# Significance of independent variables in linear regression models

I am trying to make some sense out of the results of a linear regression model. I have a dependent variable X, and, say, 3 independent variables Y1 Y2 Y3. I set up 5 models :

(m1) X ~ Y1

(m2) X ~ Y1 + Y2

(m3) X ~ Y1 + Y3

(m4) X ~ Y1 + Y2 + Y3

(m5) X ~ Y1 + Y2*Y3

In models 1 to 3, all independent variables are significant.

In model 4, when I include both Y2 and Y3 in the model, they both turn un-significant. However, when I include an interaction between Y2 and Y3 (m5), all variables main effects and the interaction turn significant.

I am wondering whether I am overfitting the model, or if there might be one logical way to interpret the changes of significances for Y2 and Y3 in these analyses (m4 vs m5).

With regards

 Y2 is numeric, Y3 is factor (3 levels). The parameters' sign are the following : (m5) main Y2 : +, main Y3 : +, Y2*Y3[2] : -, Y2*Y3[3] : -,

• Which sign do the resulting parameters have for each variable? Ara all of them numeric variables or are there factors?
– Rufo
Jun 5 '14 at 10:09
• What is the size of your sample? What is the goal of your model? (inference or prediction in future samples) Jun 5 '14 at 12:16
• N=44, not perfectly balanced accross factor levels. The goal is not predictions at this stage, just finding the best way to model sample data variance. Jun 6 '14 at 7:30

@Vincent's approach works quite well, but I prefer using a likelihood ratio test to compare nested models such as this.

For example, we could use the below R code to compare model 4 and model 5:

 attach(your_dataset)
m4<-lm(X ~ Y1 + Y2 + Y3)
m5<-lm(X ~ Y1 + Y2*Y3)
anova(m4,m5)


If the results of this likelihood ratio test are non-significant, using model 5 provides no additional information than model 4, and the simpler model (model 4) should be used instead of the more complex model (model 5).

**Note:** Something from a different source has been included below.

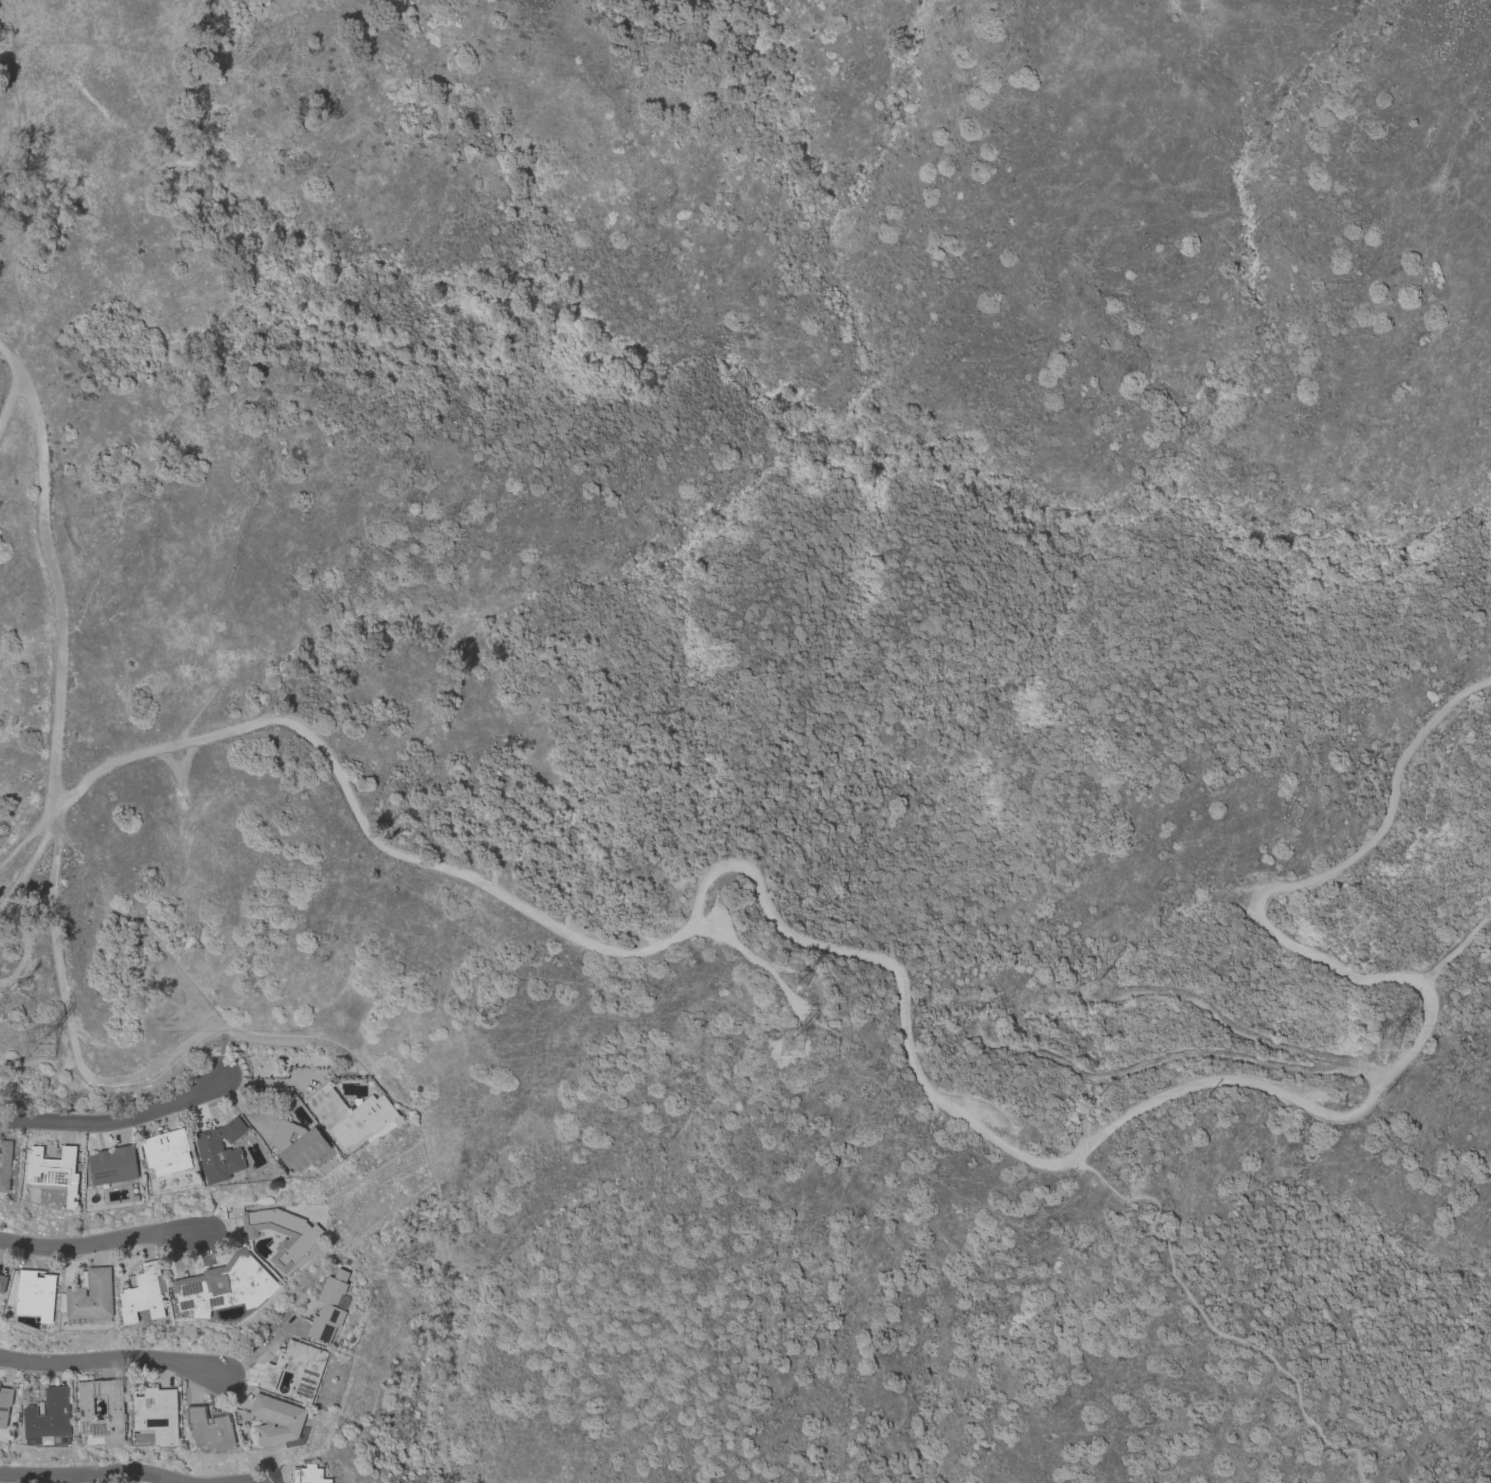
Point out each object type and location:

If the results of this likelihood ratio test are significant, using model 5 provides more information than model 4, and the more complex model (model 5) should be used instead of the simpler model (model 4).

Additionally, you can address the issue of overfitting by assessing the adjusted R-squared values of each of these models by using the below R code's output:

 summary(m4)
summary(m5)


Although m5's "Multiple R-squared" (or simply, R-squared) will more than likely be higher than the R-squared for m4, the "Adjusted R-Squared" may or may not be. If the Adjusted R-Squared is lower for m5, then m5 is overfitting the model and m4 should be used, whereas if the Adjusted R-Squared is higher for m5, then m5 should be used as it is providing additional information without overfitting our model to the sample data.

Lastly, to further address the issue of overfitting, I would highly recommend using a hold out sample (splitting the full data into training and validation datasets - if sample size permits), using the training dataset to build the model to predict the outcome in the validation dataset. The model with the lowest validation set Root Mean Squared Error (RMSE), is the most preferred model. I hope this helps!

• The leave-k-out validation would have been a great option but my dataset size do not allow such luxury... Jun 5 '14 at 12:06

You can find each model's AIC/BIC, (or other information criteria) and find the best one.

Or do a Chi-square test, comparing two nested models step by step.

Individual t test is not telling us which variable should be included or removed.